__WORK TO COMPLETE__. Every entry should be reproduced word for word.

__MATERIAL FOR THIS TASK__.

- - -

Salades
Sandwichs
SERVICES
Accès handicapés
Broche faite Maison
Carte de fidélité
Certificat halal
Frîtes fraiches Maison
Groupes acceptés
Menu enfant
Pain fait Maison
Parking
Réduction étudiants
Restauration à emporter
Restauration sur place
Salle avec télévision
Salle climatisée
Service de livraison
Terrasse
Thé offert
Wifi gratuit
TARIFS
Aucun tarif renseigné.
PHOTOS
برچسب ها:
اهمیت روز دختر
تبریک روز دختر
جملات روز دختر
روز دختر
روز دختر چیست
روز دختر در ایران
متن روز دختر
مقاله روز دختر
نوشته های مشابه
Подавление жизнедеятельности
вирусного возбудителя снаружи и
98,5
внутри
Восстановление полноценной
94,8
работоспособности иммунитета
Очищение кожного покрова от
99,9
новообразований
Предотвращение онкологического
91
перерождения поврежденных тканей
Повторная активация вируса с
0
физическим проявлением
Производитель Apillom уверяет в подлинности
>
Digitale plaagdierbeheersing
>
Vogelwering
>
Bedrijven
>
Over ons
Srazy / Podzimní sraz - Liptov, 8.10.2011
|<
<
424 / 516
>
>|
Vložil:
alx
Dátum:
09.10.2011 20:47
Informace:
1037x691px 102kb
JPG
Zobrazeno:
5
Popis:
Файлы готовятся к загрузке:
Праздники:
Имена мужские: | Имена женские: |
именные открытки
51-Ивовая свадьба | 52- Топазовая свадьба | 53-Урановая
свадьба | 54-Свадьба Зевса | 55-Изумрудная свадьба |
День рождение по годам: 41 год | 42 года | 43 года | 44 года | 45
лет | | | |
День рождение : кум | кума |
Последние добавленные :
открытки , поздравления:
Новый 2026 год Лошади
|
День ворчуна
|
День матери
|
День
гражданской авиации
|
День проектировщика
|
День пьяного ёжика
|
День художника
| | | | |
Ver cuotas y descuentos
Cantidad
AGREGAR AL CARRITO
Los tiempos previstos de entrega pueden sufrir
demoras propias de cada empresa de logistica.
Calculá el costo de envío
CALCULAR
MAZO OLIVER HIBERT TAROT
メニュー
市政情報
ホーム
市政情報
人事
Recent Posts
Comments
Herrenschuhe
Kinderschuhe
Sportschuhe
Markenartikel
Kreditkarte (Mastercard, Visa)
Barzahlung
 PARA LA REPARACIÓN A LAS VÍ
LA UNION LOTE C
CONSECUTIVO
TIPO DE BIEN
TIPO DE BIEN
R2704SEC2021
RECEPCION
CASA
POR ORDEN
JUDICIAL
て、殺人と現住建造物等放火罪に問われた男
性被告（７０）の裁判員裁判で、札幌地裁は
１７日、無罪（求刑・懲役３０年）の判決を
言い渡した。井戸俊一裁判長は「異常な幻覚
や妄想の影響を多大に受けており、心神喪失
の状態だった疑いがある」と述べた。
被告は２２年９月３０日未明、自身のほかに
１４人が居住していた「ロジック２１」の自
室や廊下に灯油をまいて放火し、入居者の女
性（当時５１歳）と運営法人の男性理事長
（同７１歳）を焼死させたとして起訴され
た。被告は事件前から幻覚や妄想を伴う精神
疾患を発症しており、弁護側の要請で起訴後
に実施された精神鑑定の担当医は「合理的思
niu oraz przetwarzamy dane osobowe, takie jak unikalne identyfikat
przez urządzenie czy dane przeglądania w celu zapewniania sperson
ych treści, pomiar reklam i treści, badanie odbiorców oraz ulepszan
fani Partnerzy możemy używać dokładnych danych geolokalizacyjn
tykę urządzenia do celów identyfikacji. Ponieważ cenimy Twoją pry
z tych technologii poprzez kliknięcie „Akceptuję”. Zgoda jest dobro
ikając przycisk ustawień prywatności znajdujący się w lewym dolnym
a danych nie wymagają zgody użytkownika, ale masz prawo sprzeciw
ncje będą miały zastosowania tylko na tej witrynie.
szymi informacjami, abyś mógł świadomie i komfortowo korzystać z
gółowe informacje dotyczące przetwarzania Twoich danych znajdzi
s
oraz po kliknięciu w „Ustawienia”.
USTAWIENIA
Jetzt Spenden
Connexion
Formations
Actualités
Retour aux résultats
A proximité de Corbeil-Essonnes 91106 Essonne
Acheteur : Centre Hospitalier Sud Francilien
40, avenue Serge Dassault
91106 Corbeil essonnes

- - -

__TASK SOLUTION__.
Salades
Sandwichs
SERVICES
Accès handicapés
Broche faite Maison
Carte de fidélité
Certificat halal
Frîtes fraiches Maison
Groupes acceptés
Menu enfant
Pain fait Maison
Parking
Réduction étudiants
Restauration à emporter
Restauration sur place
Salle avec télévision
Salle climatisée
Service de livraison
Terrasse
Thé offert
Wifi gratuit
TARIFS
Aucun tarif renseigné.
PHOTOS
برچسب ها:
اهمیت روز دختر
تبریک روز دختر
جملات روز دختر
روز دختر
روز دختر چیست
روز دختر در ایران
متن روز دختر
مقاله روز دختر
نوشته های مشابه
Подавление жизнедеятельности
вирусного возбудителя снаружи и
98,5
внутри
Восстановление полноценной
94,8
работоспособности иммунитета
Очищение кожного покрова от
99,9
новообразований
Предотвращение онкологического
91
перерождения поврежденных тканей
Повторная активация вируса с
0
физическим проявлением
Производитель Apillom уверяет в подлинности
>
Digitale plaagdierbeheersing
>
Vogelwering
>
Bedrijven
>
Over ons
Srazy / Podzimní sraz - Liptov, 8.10.2011
|<
<
424 / 516
>
>|
Vložil:
alx
Dátum:
09.10.2011 20:47
Informace:
1037x691px 102kb
JPG
Zobrazeno:
5
Popis:
Файлы готовятся к загрузке:
Праздники:
Имена мужские: | Имена женские: |
именные открытки
51-Ивовая свадьба | 52- Топазовая свадьба | 53-Урановая
свадьба | 54-Свадьба Зевса | 55-Изумрудная свадьба |
День рождение по годам: 41 год | 42 года | 43 года | 44 года | 45
лет | | | |
День рождение : кум | кума |
Последние добавленные :
открытки , поздравления:
Новый 2026 год Лошади
|
День ворчуна
|
День матери
|
День
гражданской авиации
|
День проектировщика
|
День пьяного ёжика
|
День художника
| | | | |
Ver cuotas y descuentos
Cantidad
AGREGAR AL CARRITO
Los tiempos previstos de entrega pueden sufrir
demoras propias de cada empresa de logistica.
Calculá el costo de envío
CALCULAR
MAZO OLIVER HIBERT TAROT
メニュー
市政情報
ホーム
市政情報
人事
Recent Posts
Comments
Herrenschuhe
Kinderschuhe
Sportschuhe
Markenartikel
Kreditkarte (Mastercard, Visa)
Barzahlung
 PARA LA REPARACIÓN A LAS VÍ
LA UNION LOTE C
CONSECUTIVO
TIPO DE BIEN
TIPO DE BIEN
R2704SEC2021
RECEPCION
CASA
POR ORDEN
JUDICIAL
て、殺人と現住建造物等放火罪に問われた男
性被告（７０）の裁判員裁判で、札幌地裁は
１７日、無罪（求刑・懲役３０年）の判決を
言い渡した。井戸俊一裁判長は「異常な幻覚
や妄想の影響を多大に受けており、心神喪失
の状態だった疑いがある」と述べた。
被告は２２年９月３０日未明、自身のほかに
１４人が居住していた「ロジック２１」の自
室や廊下に灯油をまいて放火し、入居者の女
性（当時５１歳）と運営法人の男性理事長
（同７１歳）を焼死させたとして起訴され
た。被告は事件前から幻覚や妄想を伴う精神
疾患を発症しており、弁護側の要請で起訴後
に実施された精神鑑定の担当医は「合理的思
niu oraz przetwarzamy dane osobowe, takie jak unikalne identyfikat
przez urządzenie czy dane przeglądania w celu zapewniania sperson
ych treści, pomiar reklam i treści, badanie odbiorców oraz ulepszan
fani Partnerzy możemy używać dokładnych danych geolokalizacyjn
tykę urządzenia do celów identyfikacji. Ponieważ cenimy Twoją pry
z tych technologii poprzez kliknięcie „Akceptuję”. Zgoda jest dobro
ikając przycisk ustawień prywatności znajdujący się w lewym dolnym
a danych nie wymagają zgody użytkownika, ale masz prawo sprzeciw
ncje będą miały zastosowania tylko na tej witrynie.
szymi informacjami, abyś mógł świadomie i komfortowo korzystać z
gółowe informacje dotyczące przetwarzania Twoich danych znajdzi
s
oraz po kliknięciu w „Ustawienia”.
USTAWIENIA
Jetzt Spenden
Connexion
Formations
Actualités
Retour aux résultats
A proximité de Corbeil-Essonnes 91106 Essonne
Acheteur : Centre Hospitalier Sud Francilien
40, avenue Serge Dassault
91106 Corbeil essonnes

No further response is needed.